[Collection entries]

────────────────────────────────────────

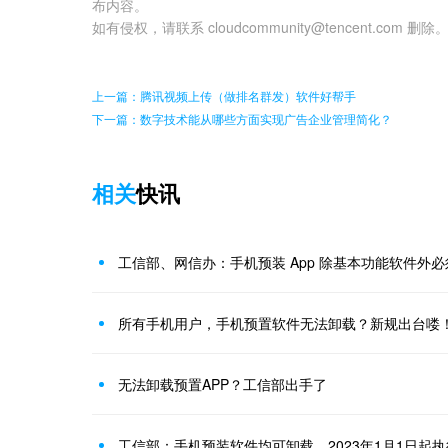
布内容。
如有侵权，请联系 cloudcommunity@tencent.com 删除
上一篇：腾讯视频上传（做排名群发）软件好帮手
下一篇：数字技术能从哪些方面实现广告企业管理简化？
相关
快讯
工信部、网信办：手机预装 App 除基本功能软件外必
所有手机用户，手机预置软件无法卸载？新规出台喽
无法卸载预置APP？工信部出手了
工信部：手机预装软件均可卸载，2023年1月1日起执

────────────────────────────────────────

= About this exercise =
Find where "下一篇：数字技术能从哪些方面实现广告企业管理简化？" occurs in the data, and please write out that line through the last line exactly, with nothing else.

= Solution to this exercise =
下一篇：数字技术能从哪些方面实现广告企业管理简化？
相关
快讯
工信部、网信办：手机预装 App 除基本功能软件外必
所有手机用户，手机预置软件无法卸载？新规出台喽
无法卸载预置APP？工信部出手了
工信部：手机预装软件均可卸载，2023年1月1日起执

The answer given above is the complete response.